Cite as: http://hdl.handle.net/21.11116/0000-0000-7A42-D
Abstract
Cocaine addiction is a chronically relapsing disorder that is associated with harmful consequences. Relapses occur frequently and effective pharmacotherapies are currently sparse. Preclinical studies suggest that altered glutamatergic signaling is crucial for the maintenance of cocaine self-administration. However, the translational validity of these models is currently unknown. Therefore, we investigated potential differences of glutamate, glutamine and further metabolite levels in the pregenual anterior cingulate cortex (pgACC) and the right dorsolateral prefrontal cortex (rDLPFC) of chronic cocaine users and controls using the PRior knOwledge FITting 2.0 tool in combination with two-dimensional J-resolved single-voxel 1H-magnetic resonance spectroscopy at 3T and voxel tissue composition and relaxation correction.

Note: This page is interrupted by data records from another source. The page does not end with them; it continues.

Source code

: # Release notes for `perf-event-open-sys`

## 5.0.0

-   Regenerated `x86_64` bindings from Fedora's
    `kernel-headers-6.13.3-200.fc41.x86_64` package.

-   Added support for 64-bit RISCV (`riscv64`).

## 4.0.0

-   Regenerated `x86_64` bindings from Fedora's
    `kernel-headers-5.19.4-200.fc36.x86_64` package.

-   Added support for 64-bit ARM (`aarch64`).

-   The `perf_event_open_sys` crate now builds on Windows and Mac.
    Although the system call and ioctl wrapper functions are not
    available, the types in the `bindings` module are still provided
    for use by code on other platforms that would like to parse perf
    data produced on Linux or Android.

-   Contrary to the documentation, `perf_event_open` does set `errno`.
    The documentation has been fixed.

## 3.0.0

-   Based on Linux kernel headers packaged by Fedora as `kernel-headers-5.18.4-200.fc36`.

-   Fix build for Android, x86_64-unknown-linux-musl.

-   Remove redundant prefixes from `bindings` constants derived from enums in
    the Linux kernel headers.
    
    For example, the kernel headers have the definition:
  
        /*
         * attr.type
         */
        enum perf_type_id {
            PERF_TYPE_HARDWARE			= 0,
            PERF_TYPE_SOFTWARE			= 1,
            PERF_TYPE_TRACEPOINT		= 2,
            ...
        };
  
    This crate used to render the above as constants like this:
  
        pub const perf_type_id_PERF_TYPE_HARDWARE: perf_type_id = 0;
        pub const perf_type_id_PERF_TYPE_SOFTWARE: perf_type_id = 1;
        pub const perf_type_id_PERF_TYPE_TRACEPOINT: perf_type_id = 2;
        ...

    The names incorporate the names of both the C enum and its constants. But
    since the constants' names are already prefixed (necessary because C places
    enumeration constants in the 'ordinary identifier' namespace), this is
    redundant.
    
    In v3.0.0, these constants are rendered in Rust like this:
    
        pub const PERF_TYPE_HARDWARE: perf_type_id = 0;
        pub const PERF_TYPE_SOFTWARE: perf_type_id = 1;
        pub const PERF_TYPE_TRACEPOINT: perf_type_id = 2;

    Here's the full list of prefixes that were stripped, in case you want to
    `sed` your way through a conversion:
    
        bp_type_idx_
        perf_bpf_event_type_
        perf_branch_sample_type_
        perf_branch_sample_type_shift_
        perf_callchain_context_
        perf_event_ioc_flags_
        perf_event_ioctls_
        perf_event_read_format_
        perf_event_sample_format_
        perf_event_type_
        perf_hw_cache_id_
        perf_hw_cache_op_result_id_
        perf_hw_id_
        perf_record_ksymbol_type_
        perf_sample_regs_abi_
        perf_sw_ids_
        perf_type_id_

Glutamate and glutamine levels did not differ between cocaine users and controls, but higher weekly cocaine use and higher cocaine hair concentrations were associated with lower glutamine/creatine ratios in the pgACC. Interestingly, cocaine users exhibited higher glucose/total creatine ratios than controls in the pgACC and higher choline/creatine ratios in the pgACC and rDLPFC. These results imply that cocaine use is associated with altered cortical glucose metabolism and membrane turnover. Finally, cocaine use over the past 6 months appears to decrease cortical glutamine levels indicating changes in glutamate cycling.